(TASKS TO CARRY OUT)
A - In the court opinion in Vanzant v. Purvis, on what date was the opinion delivered?
B - Pick up the court opinion in Vanzant v. Purvis after its second numbered headnote and write what comes next.

(DOCUMENT SECTION)
Vanzant v. Purvis

Annotate this Case
Deborah Jean VANZANT v. James D. PURVIS

CA 95-738                                          ___ S.W.2d ___

                  Court of Appeals of Arkansas
                           Division I
                Opinion delivered August 21, 1996


1.   Civil procedure -- service upon attorney. -- Whenever, under
     Ark. R. Civ. P. 5 or any statute, service is required or
     permitted to be made upon a party represented by an attorney,
     the service shall be upon the attorney unless the court orders
     service upon the party himself.

2.   Attorney & client -- attorney employed to represent State in
     paternity and child-support matters does not represent
     assignee of interest. -- Under Ark. Code Ann.  9-14-210(e)(2)
     (Supp. 1995), an attorney employed by the Department of Human
     Services or the Office of Child Support Enforcement in any
     action brought to establish paternity, to secure repayment of
     government benefits paid or assigned child-support arrearages,
     to secure current and future support of children, or to
     establish, enforce, or modify a child-support obligation
     represents the interests of the Department of Human Services
     or the Office of Child Support Enforcement and does not
     represent the assignee of an interest.

(INFORMATION GIVEN)
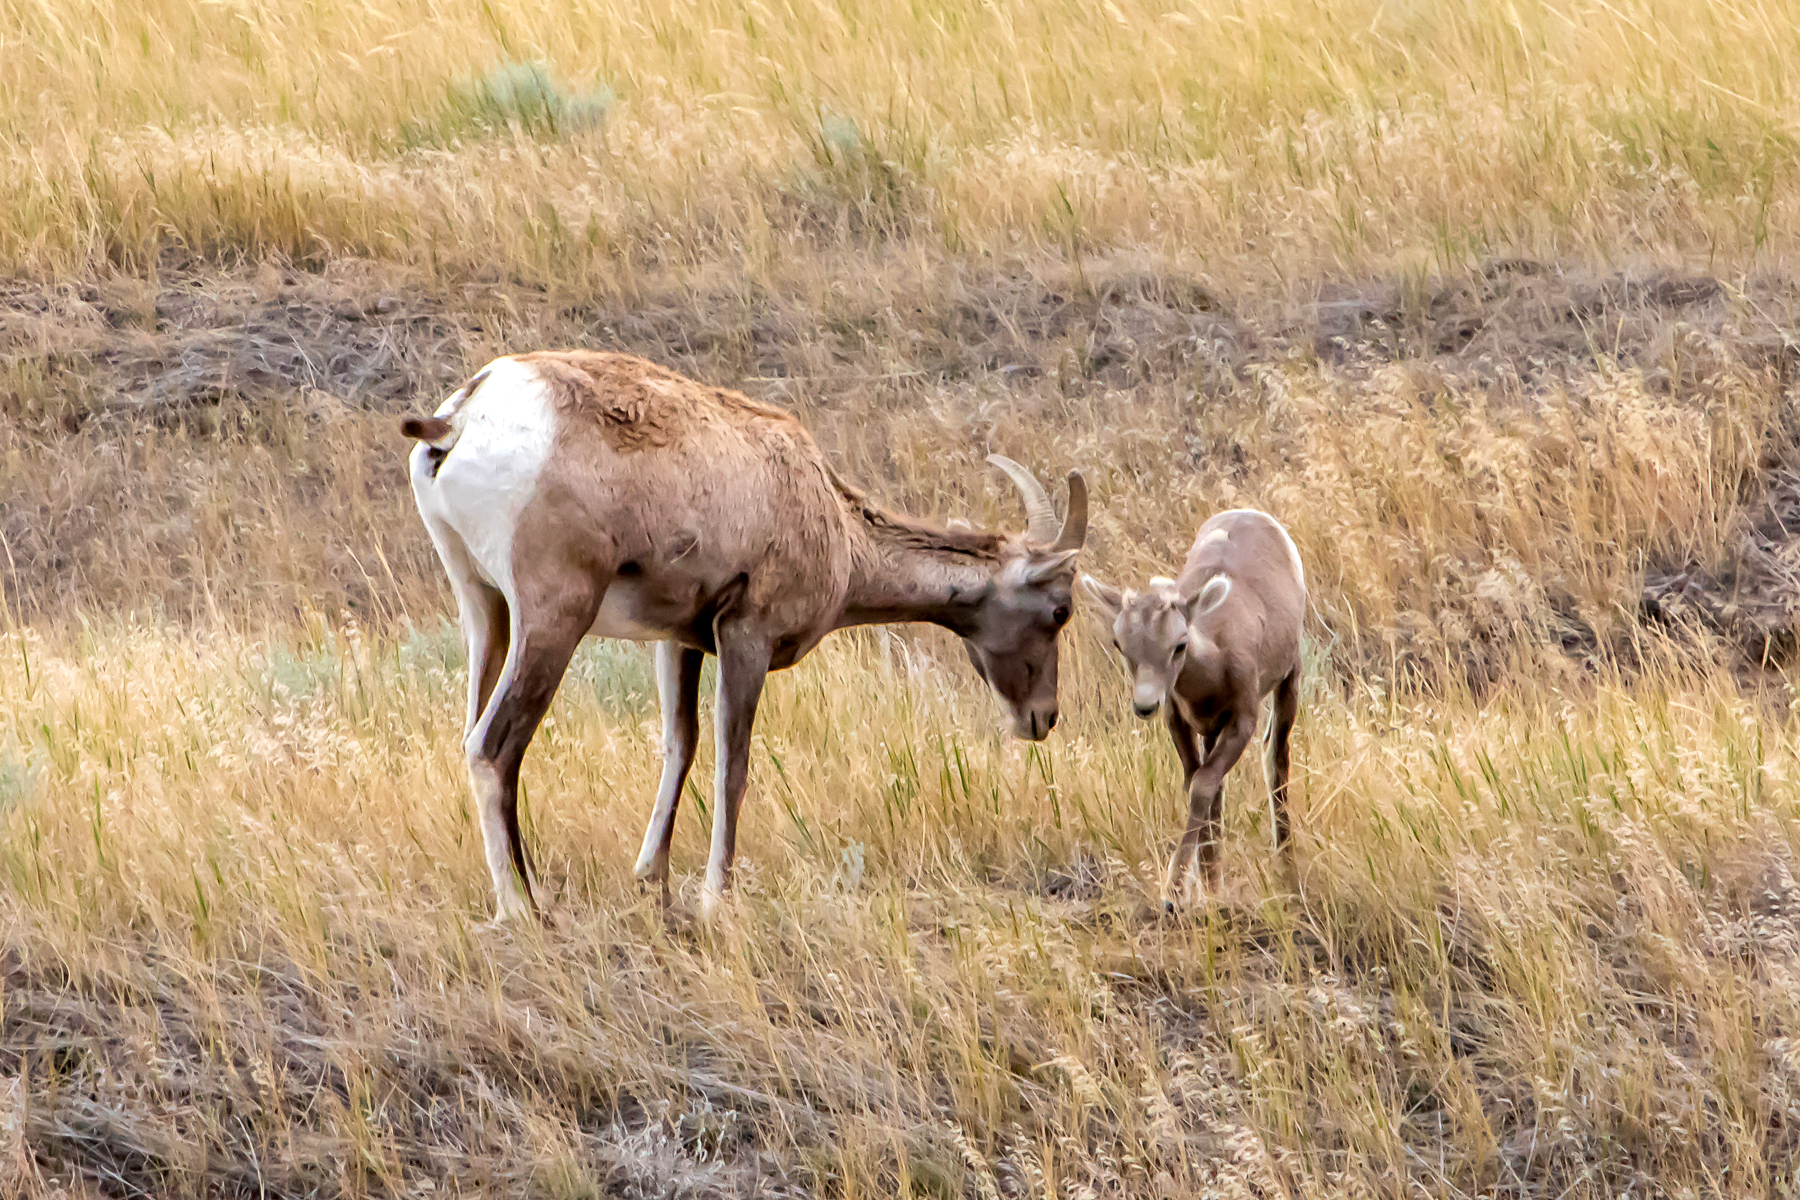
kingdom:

--

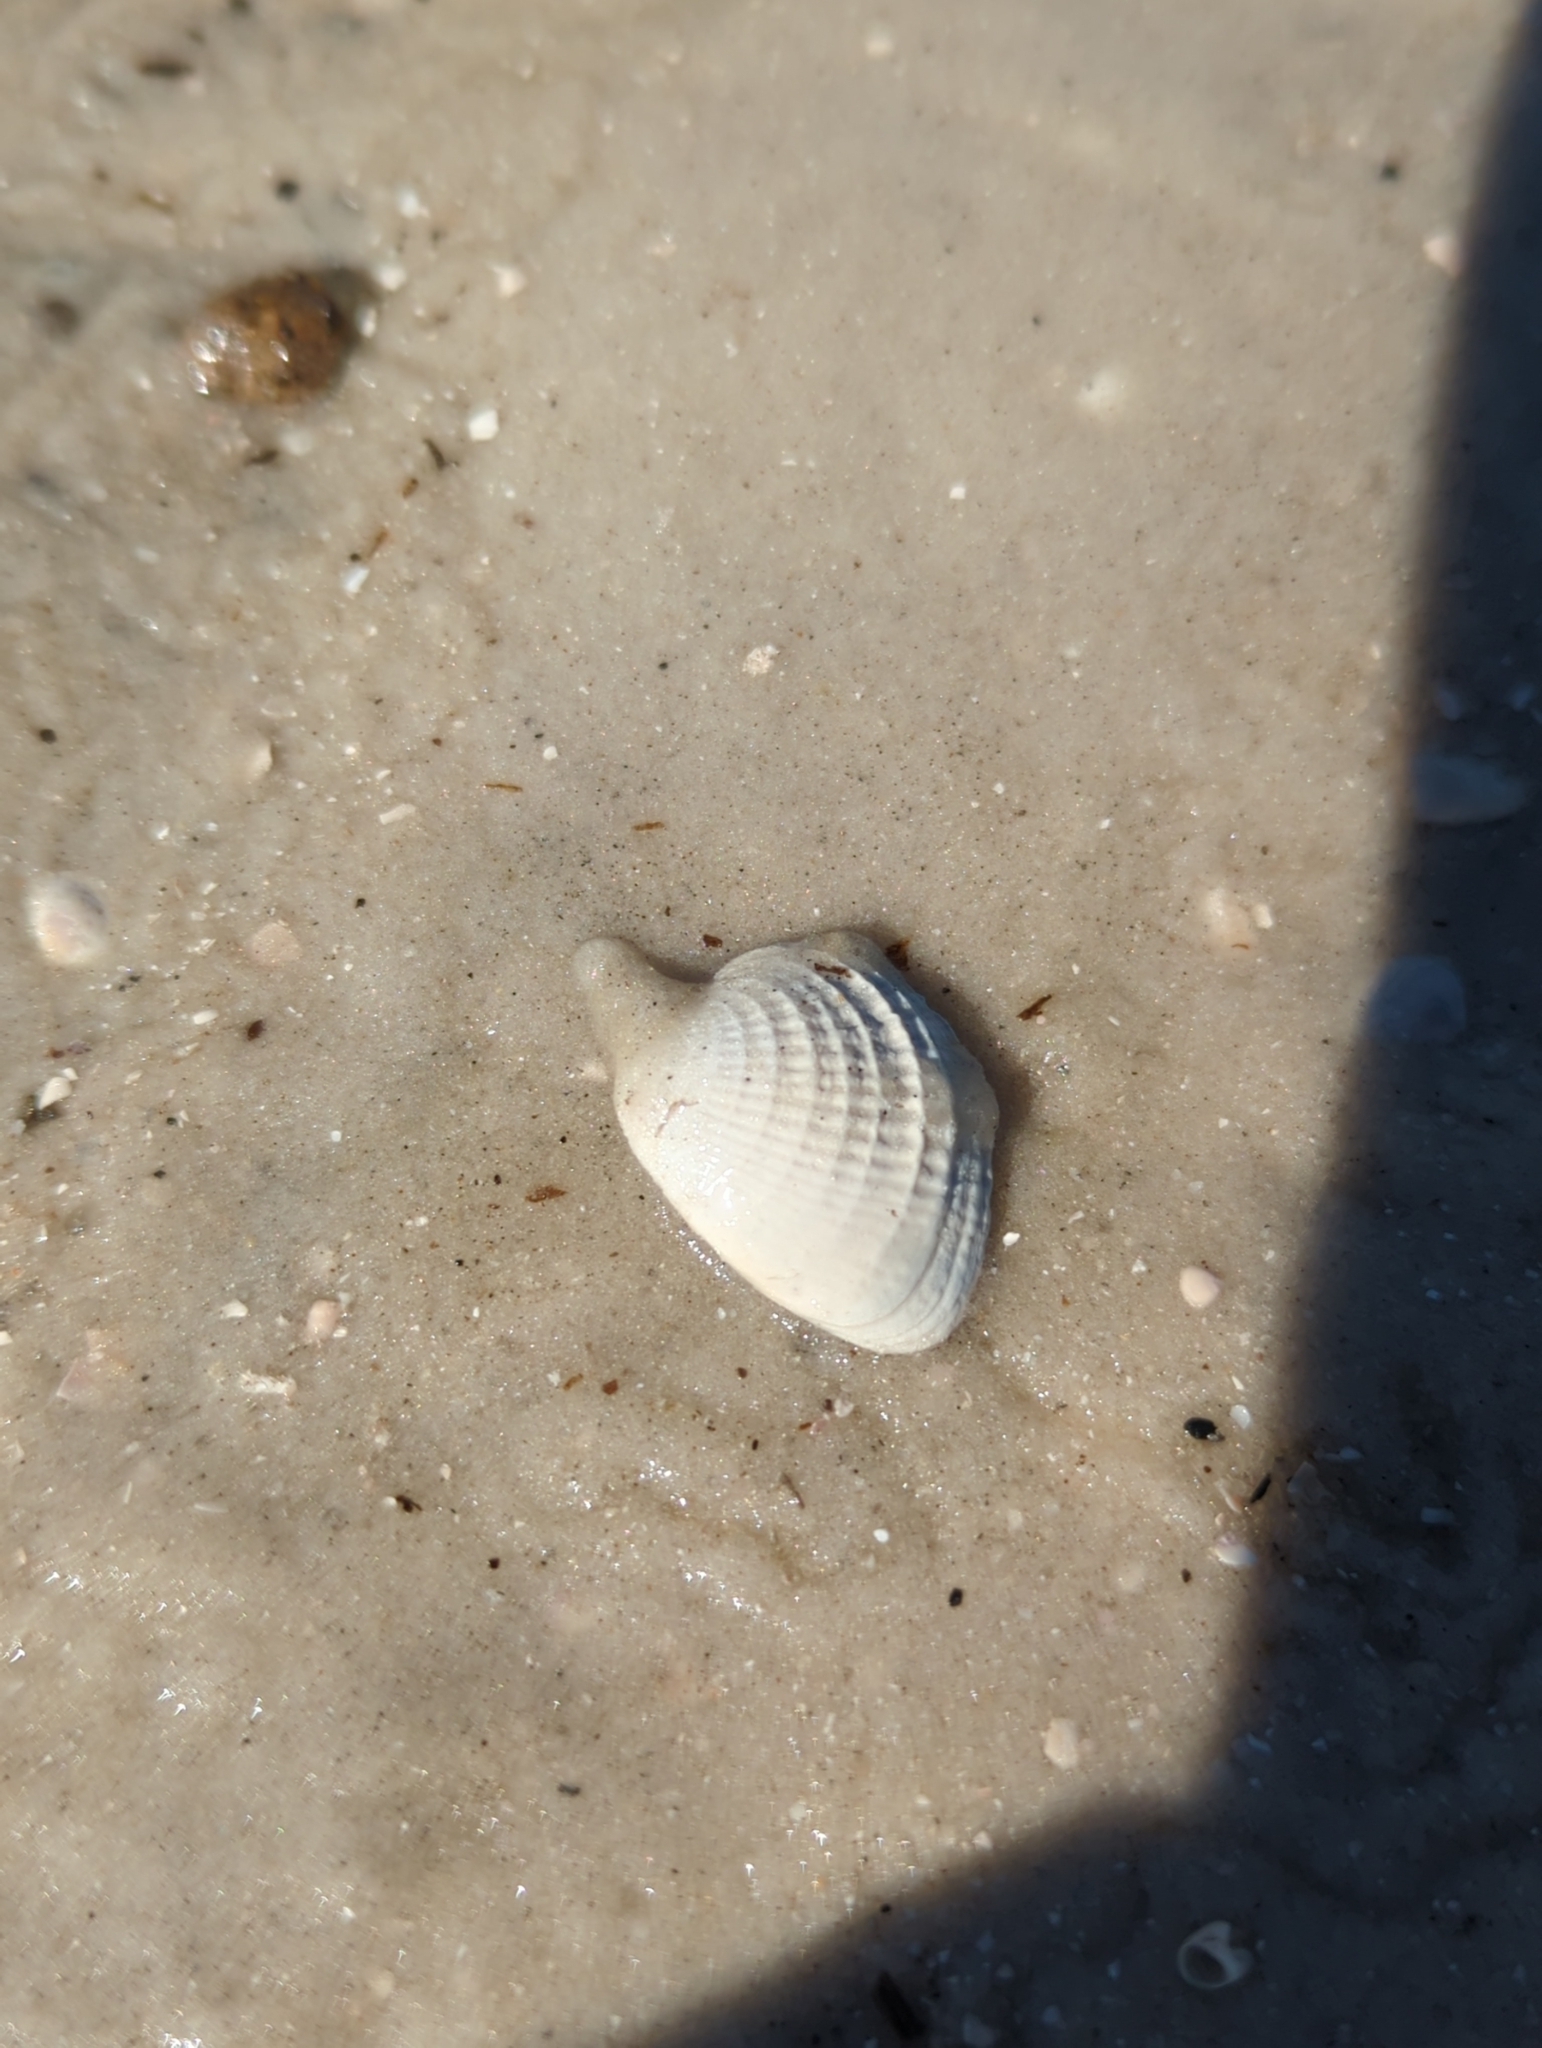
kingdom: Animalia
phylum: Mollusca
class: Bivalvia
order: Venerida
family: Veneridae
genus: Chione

(ANSWERS GIVEN)
A - August 21, 1996.

B -
3.   Civil procedure -- service -- trial court erred in finding
     that attorney represented appellant -- service of
     counterpetition on attorney not valid. -- Where appellant
     executed a contract with the Child Support Enforcement Unit to
     assign her child-support rights; where the State filed its
     petition for contempt against appellee pursuant to Ark. Code
     Ann.  9-14-210 (Supp. 1995), indicating in the style of the
     case that it was filed on behalf of the State; and where the
     attorney who filed the petition was prohibited by statute from
     representing appellant, the trial courtþs finding that the
     attorney did represent her was erroneous; because the
     appellate court found that the trial court erred in finding
     that appellant was represented by the attorney, it was clear
     that service of a counterpetition on him by appellee was not
     valid service under Ark. R. Civ. P. 5.

4.   Judgment -- proper service required or judgment void -- order
     changing custody of parties' children to appellee was void. --
     A judgment rendered without notice to the parties is void;
     when there has been no proper service and, therefore, no
     personal jurisdiction over the defendant in a case, any
     judgment is void ab initio; thus, the original order changing
     custody of the partiesþ minor children to appellee was void ab
     initio.


     Appeal from Washington Chancery Court; Thomas F. Butt,
Chancellor; reversed and remanded.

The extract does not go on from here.